Eight-year-old Luther Johnson of Des Moines told legislators he started a group called “Kids Against Violence” after his older brother was shot with a pellet gun last summer. “I don’t like seeing people getting hurt,” Johnson said. “…I’m scared at 12 years old they might hurt someone really bad.” Kathleen Adams, a psychiatric nurse at a Des Moines hospital, says kids with raging hormones and brains that are still developing don’t always make good decisions. “If we teach you about guns and we say it’s o.k. for you to have a gun and you’re 12, then your respect for that gun, I’m afraid, goes down or you’re tempted to show off to your friends,” Adams says. “…I cannot imagine how we would think that 12 year olds ought to have access to (a) gun.”

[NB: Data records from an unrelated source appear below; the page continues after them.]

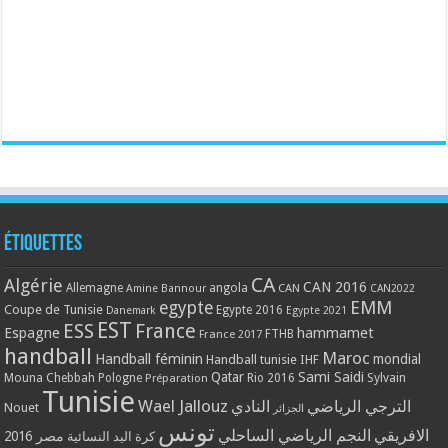
Étiquettes
CA
Algérie
CAN 2016
Allemagne
angola
CAN
Amine Bannour
CAN2022
EMM
egypte
Coupe de Tunisie
Egypte 2016
Danemark
Egypte 2021
EST
ESS
France
Espagne
hammamet
France 2017
FTHB
handball
Maroc
Handball féminin
mondial
Handball tunisie
IHF
Qatar
Sami Saidi
Mouna Chebbah
Pologne
Rio 2016
Sylvain
Préparation
Tunisie
Wael Jallouz
الترجي الرياضي
النادي
Nouet
الجزائر
تونس
الافريقي
النجم الرياضي الساحلي
مصر 2016
كرة اليد النسائية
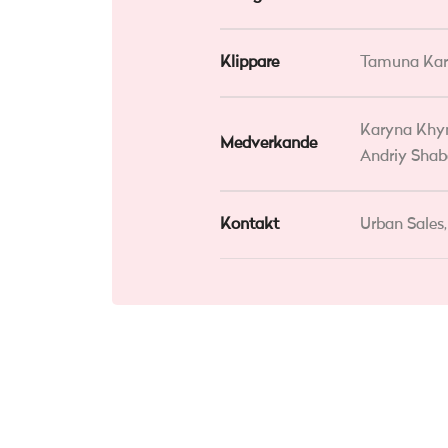
Klippare
Tamuna Kar
Karyna Khym
Medverkande
Andriy Sha
Kontakt
Urban Sales,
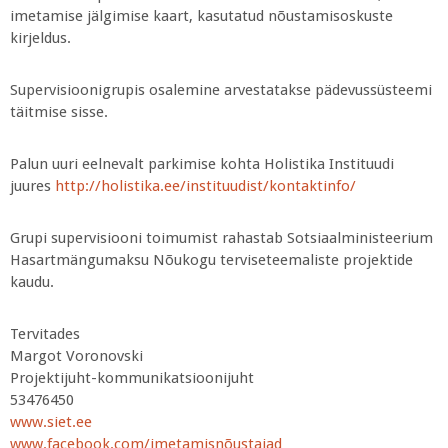
imetamise jälgimise kaart, kasutatud nõustamisoskuste
kirjeldus.
Supervisioonigrupis osalemine arvestatakse pädevussüsteemi
täitmise sisse.
Palun uuri eelnevalt parkimise kohta Holistika Instituudi
juures
http://holistika.ee/instituudist/kontaktinfo/
Grupi supervisiooni toimumist rahastab Sotsiaalministeerium
Hasartmängumaksu Nõukogu terviseteemaliste projektide
kaudu.
Tervitades
Margot Voronovski
Projektijuht-kommunikatsioonijuht
53476450
www.siet.ee
www.facebook.com/imetamisnõustajad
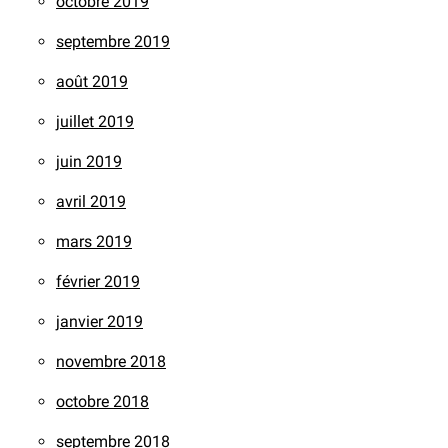
octobre 2019
septembre 2019
août 2019
juillet 2019
juin 2019
avril 2019
mars 2019
février 2019
janvier 2019
novembre 2018
octobre 2018
septembre 2018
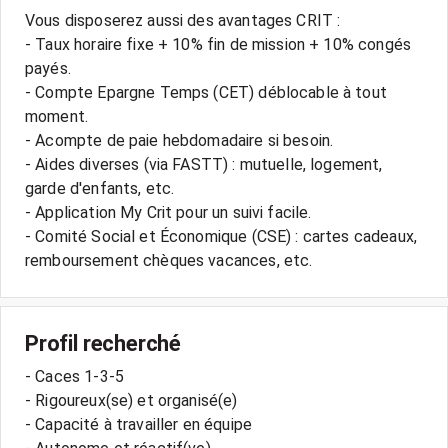
Vous disposerez aussi des avantages CRIT :
- Taux horaire fixe + 10% fin de mission + 10% congés
payés.
- Compte Epargne Temps (CET) déblocable à tout
moment.
- Acompte de paie hebdomadaire si besoin.
- Aides diverses (via FASTT) : mutuelle, logement,
garde d'enfants, etc.
- Application My Crit pour un suivi facile.
- Comité Social et Économique (CSE) : cartes cadeaux,
Profil recherché
- Caces 1-3-5
- Rigoureux(se) et organisé(e)
- Capacité à travailler en équipe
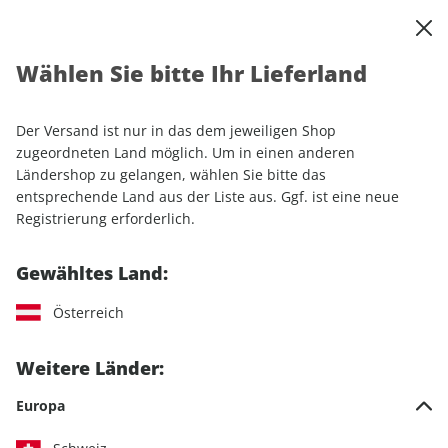
0
Warenkorb
Shop durchsuchen
MENÜ
Wählen Sie bitte Ihr Lieferland
Startseite
Einzelhefte
Sport & Freizeit
ROADBIKE
ROADBIKE 02/2025
Der Versand ist nur in das dem jeweiligen Shop
zugeordneten Land möglich. Um in einen anderen
LESEPROBE
Ländershop zu gelangen, wählen Sie bitte das
entsprechende Land aus der Liste aus. Ggf. ist eine neue
Registrierung erforderlich.
Gewähltes Land:
Österreich
Weitere Länder:
Europa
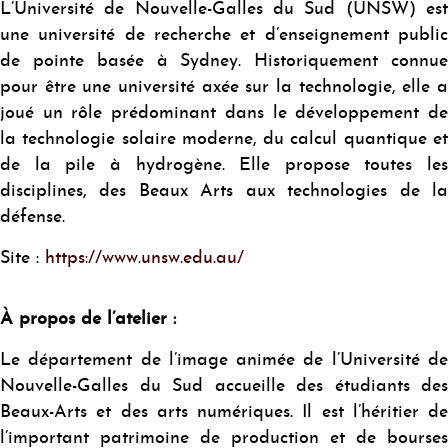
L’Université de Nouvelle-Galles du Sud (UNSW) est
une université de recherche et d’enseignement public
de pointe basée à Sydney. Historiquement connue
pour être une université axée sur la technologie, elle a
joué un rôle prédominant dans le développement de
la technologie solaire moderne, du calcul quantique et
de la pile à hydrogène. Elle propose toutes les
disciplines, des Beaux Arts aux technologies de la
défense.
Site :
https://www.unsw.edu.au/
À propos de l’atelier :
Le département de l’image animée de l’Université de
Nouvelle-Galles du Sud accueille des étudiants des
Beaux-Arts et des arts numériques. Il est l’héritier de
l’important patrimoine de production et de bourses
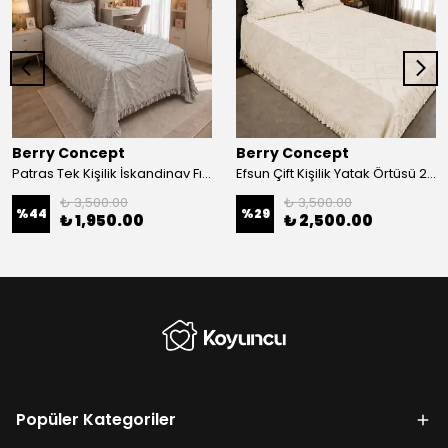
Berry Concept
Berry Concept
Patras Tek Kişilik İskandinav Fırfırlı Yatak Örtüsü
Efsun Çift Kişilik Yatak Örtüsü 240/250 Cm
₺ 3,500.00
₺ 3,500.00
%
44
%
29
₺ 1,950.00
₺ 2,500.00
Popüler Kategoriler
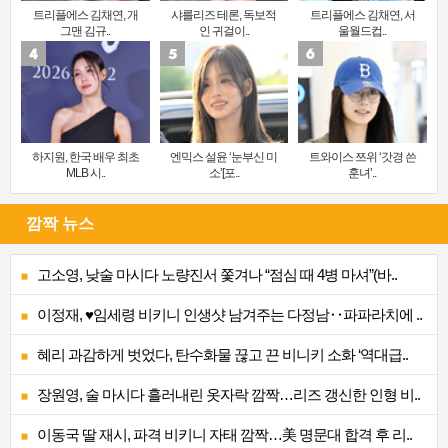
트리플에스 김채연, 개
샤를리즈 테론, 독보적
트리플에스 김채연, 서
그맨 김규..
인 귀걸이..
울월드컵..
하지원, 한국 배우 최초
엔믹스 설윤 ‘눈부신 미
트와이스 쯔위 ‘갓경 쓴
MLB 시..
소’[포..
훈녀’..
깜짝 뉴스
고소영, 낮술 마시다 노량진서 쫓겨나 “점심 때 4병 마셔”(바..
이정재, ♥임세령 비키니 인생샷 남겨주는 다정남‥파파라치에 ..
혜리 과감하게 벗었다, 탄수화물 끊고 끈 비니키 소화 ‘역대급..
장원영, 술 마시다 흘러내린 옷자락 깜짝…리즈 갱신한 인형 비..
이동국 딸 재시, 파격 비키니 자태 깜짝…美 명문대 합격 후 리..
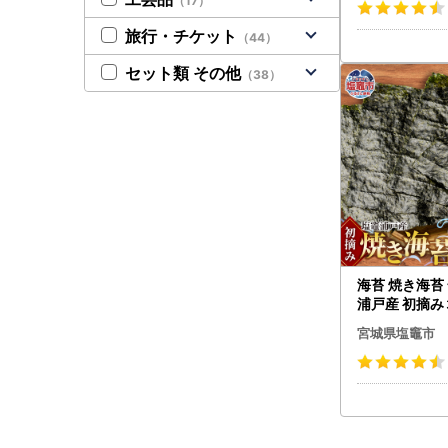
（17）
旅行・チケット
（44）
セット類 その他
（38）
海苔 焼き海苔 
浦戸産 初摘み
商店 イチオシ
宮城県塩竈市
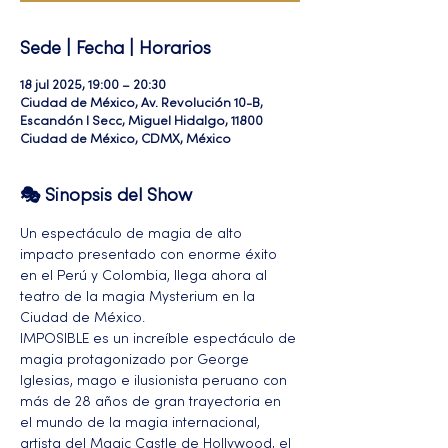
Sede | Fecha | Horarios
18 jul 2025, 19:00 – 20:30
Ciudad de México, Av. Revolución 10-B,
Escandón I Secc, Miguel Hidalgo, 11800
Ciudad de México, CDMX, México
🎭 Sinopsis del Show
Un espectáculo de magia de alto 
impacto presentado con enorme éxito 
en el Perú y Colombia, llega ahora al 
teatro de la magia Mysterium en la 
Ciudad de México.
IMPOSIBLE es un increíble espectáculo de 
magia protagonizado por George 
Iglesias, mago e ilusionista peruano con 
más de 28 años de gran trayectoria en 
el mundo de la magia internacional, 
artista del Magic Castle de Hollywood, el 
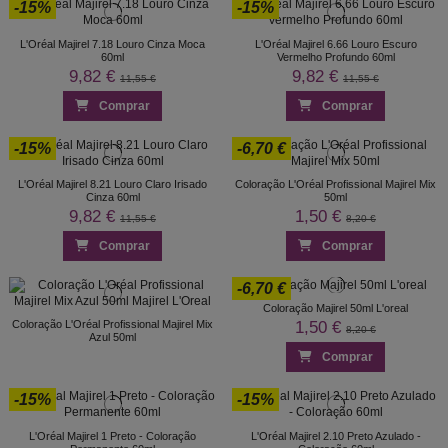
-15%
-15%
L'Oréal Majirel 7.18 Louro Cinza Moca
L'Oréal Majirel 6.66 Louro Escuro
60ml
Vermelho Profundo 60ml
9,82 €
9,82 €
11,55 €
11,55 €
Comprar
Comprar
-15%
-6,70 €
L'Oréal Majirel 8.21 Louro Claro Irisado
Coloração L'Oréal Profissional Majirel Mix
Cinza 60ml
50ml
9,82 €
1,50 €
11,55 €
8,20 €
Comprar
Comprar
-6,70 €
Coloração Majirel 50ml L'oreal
1,50 €
Coloração L'Oréal Profissional Majirel Mix
8,20 €
Azul 50ml
Comprar
-15%
-15%
L'Oréal Majirel 1 Preto - Coloração
L'Oréal Majirel 2.10 Preto Azulado -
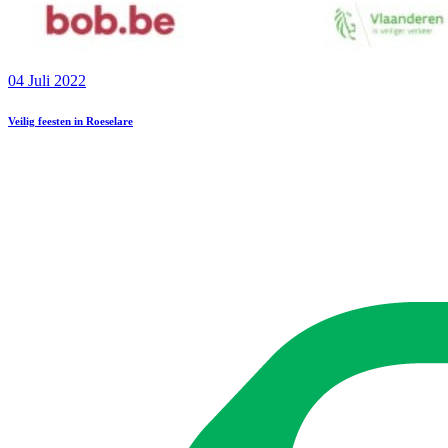
04 Juli 2022
Veilig feesten in Roeselare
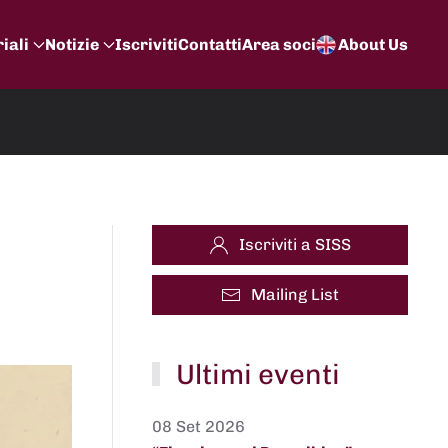
iali
Notizie
Iscriviti
Contatti
Area soci
About Us
Iscriviti a SISS
Mailing List
Ultimi eventi
08 Set 2026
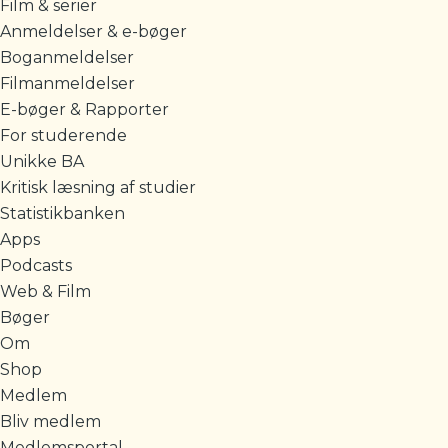
Film & serier
Anmeldelser & e-bøger
Boganmeldelser
Filmanmeldelser
E-bøger & Rapporter
For studerende
Unikke BA
Kritisk læsning af studier
Statistikbanken
Apps
Podcasts
Web & Film
Bøger
Om
Shop
Medlem
Bliv medlem
Medlemsportal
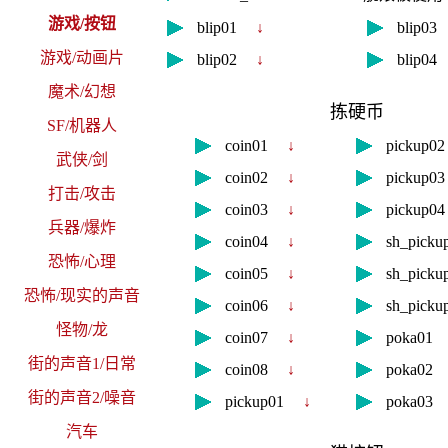
游戏/按钮
blip01
↓
blip0
游戏/动画片
blip02
↓
blip0
魔术/幻想
拣硬币
SF/机器人
coin01
↓
pickup
武侠/剑
coin02
↓
pickup
打击/攻击
coin03
↓
pickup
兵器/爆炸
coin04
↓
sh_pick
恐怖/心理
coin05
↓
sh_pick
恐怖/现实的声音
coin06
↓
sh_pick
怪物/龙
coin07
↓
poka0
街的声音1/日常
coin08
↓
poka0
街的声音2/噪音
pickup01
↓
poka0
汽车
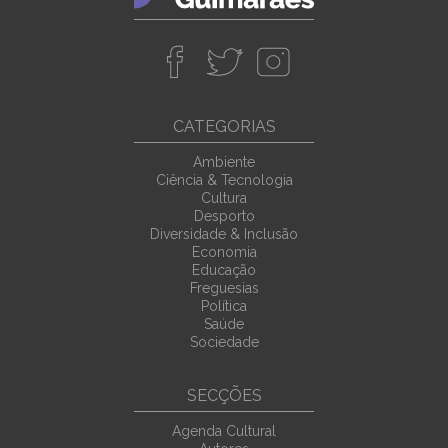
CATEGORIAS
Ambiente
Ciência & Tecnologia
Cultura
Desporto
Diversidade & Inclusão
Economia
Educação
Freguesias
Política
Saúde
Sociedade
SECÇÕES
Agenda Cultural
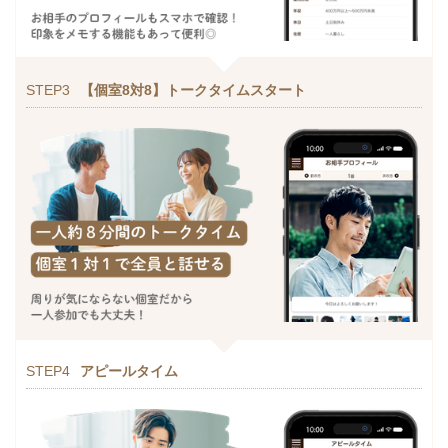
STEP3
【個室8対8】トークタイムスタート
STEP4
アピールタイム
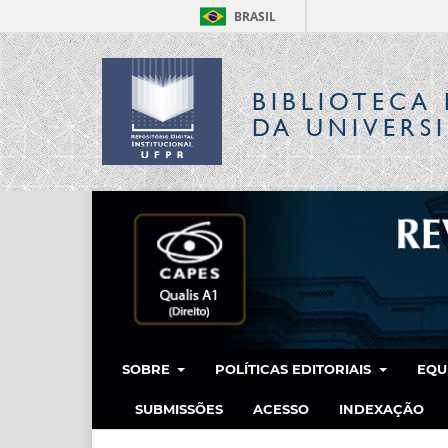
BRASIL
BIBLIOTECA 
DA UNIVERS
SOBRE
POLÍTICAS EDITORIAIS
EQU
SUBMISSÕES
ACESSO
INDEXAÇÃO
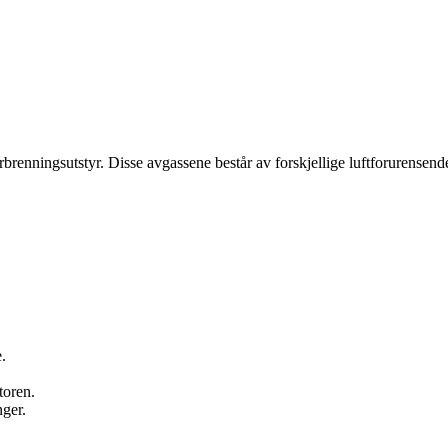
renningsutstyr. Disse avgassene består av forskjellige luftforurensende 
.
toren.
nger.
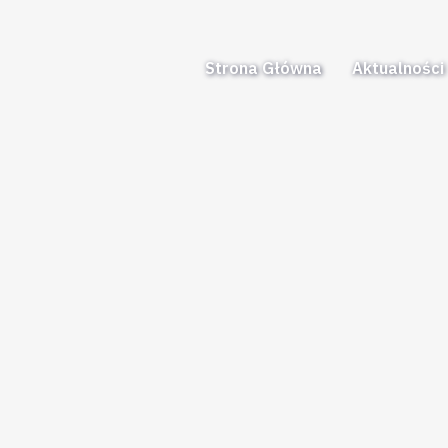
Strona Główna
Aktualności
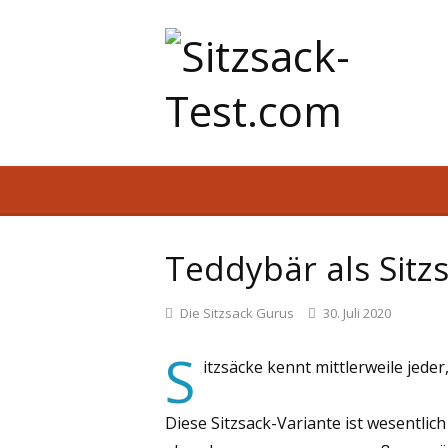
Teddybär als Sitz
Die Sitzsack Gurus
30. Juli 2020
S
itzsäcke kennt mittlerweile jeder,
Diese Sitzsack-Variante ist wesentlich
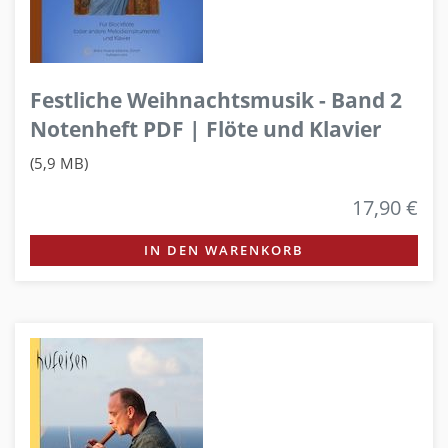
Festliche Weihnachtsmusik - Band 2
Notenheft PDF | Flöte und Klavier
(5,9 MB)
17,90 €
IN DEN WARENKORB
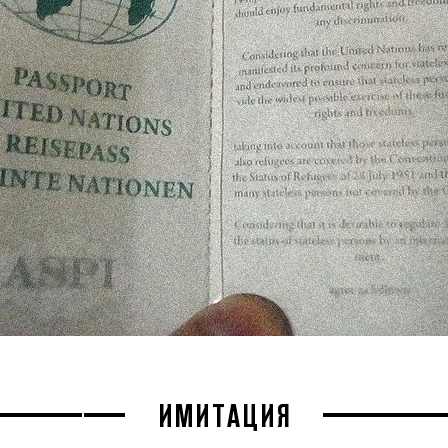
ИМИТАЦИЯ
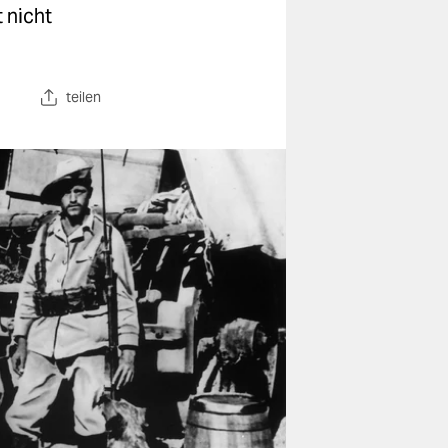
 nicht
teilen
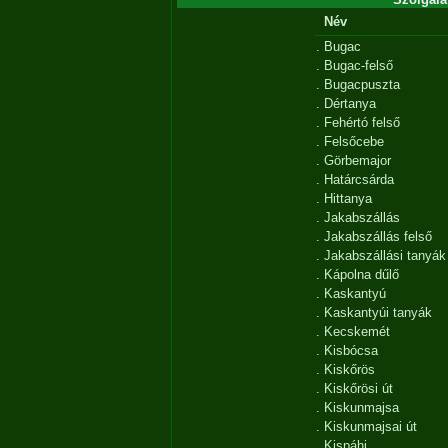
Név
.
Bugac
.
Bugac-felső
.
Bugacpuszta
.
Dértanya
.
Fehértó felső
.
Felsőcebe
.
Görbemajor
.
Határcsárda
.
Hittanya
.
Jakabszállás
.
Jakabszállás felső
.
Jakabszállási tanyák
.
Kápolna dűlő
.
Kaskantyú
.
Kaskantyúi tanyák
.
Kecskemét
.
Kisbócsa
.
Kiskőrös
.
Kiskőrösi út
.
Kiskunmajsa
.
Kiskunmajsai út
.
Kispáhi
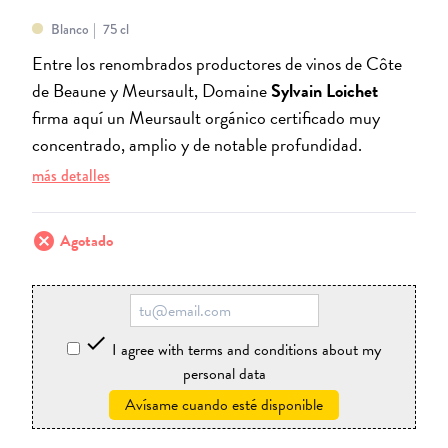
Blanco
75 cl
Entre los renombrados productores de vinos de Côte
de Beaune y Meursault, Domaine
Sylvain Loichet
firma aquí un Meursault orgánico certificado muy
concentrado, amplio y de notable profundidad.
más detalles
cancel
Agotado

I agree with terms and conditions about my
personal data
Avísame cuando esté disponible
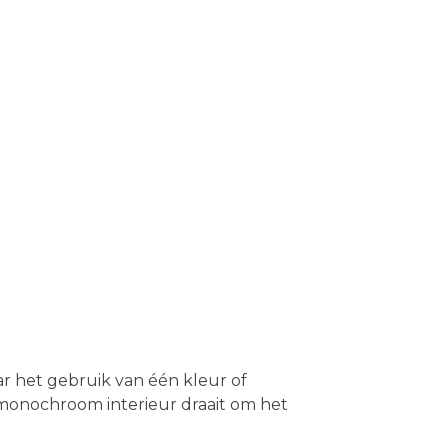
 het gebruik van één kleur of
n monochroom interieur draait om het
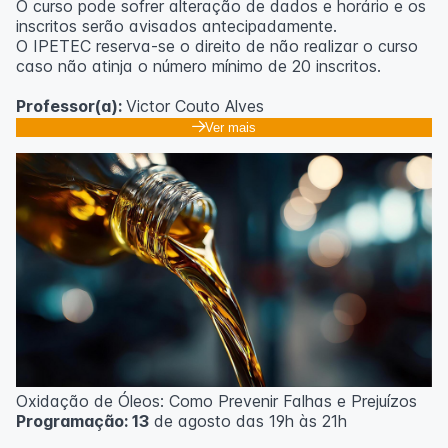
O curso pode sofrer alteração de dados e horário e os
inscritos serão avisados ​​antecipadamente.
O IPETEC reserva-se o direito de não realizar o curso
caso não atinja o número mínimo de 20 inscritos.
Professor(a):
Victor Couto Alves
Ver mais
Oxidação de Óleos: Como Prevenir Falhas e Prejuízos
Programação: 13
de agosto das 19h às 21h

Rick Miller, a former art teacher in Newton, told lawmakers 12- and 13-year-olds aren’t “mentally ready” to handle and fire a pistol or revolver. “And so I’m here to say, ‘This is too young,’” Miller said. “This is blurring the line between childhood and adulthood.” Rita Carter, a lobbyist for the United Methodist Church, says in today’s world, this proposal doesn’t make sense. “I can’t see a reason for more access to guns for children in Iowa,” Carter said. Others spoke of incidents in which children maimed or killed others with a handgun. Representative Clel Baudler, a Republican from Greenfield, responded. “You can’t legislate stupidity,” Baudler says. “When I hear some of these stories, that’s what it is — stupidity in raising kids. Sorry to have to say that, but that’s the truth.”

Under current state law, Iowans between the ages of 14 and 21 can handle pistols and revolvers if they’re under the direct supervision of an adult. The bill that would lower the legal pistol-handling age to 12 has cleared a House subcommittee. State laws for “long guns” used for hunting are different, as 11 year olds can take hunter training courses and, when they turn 12, they can start hunting with an adult.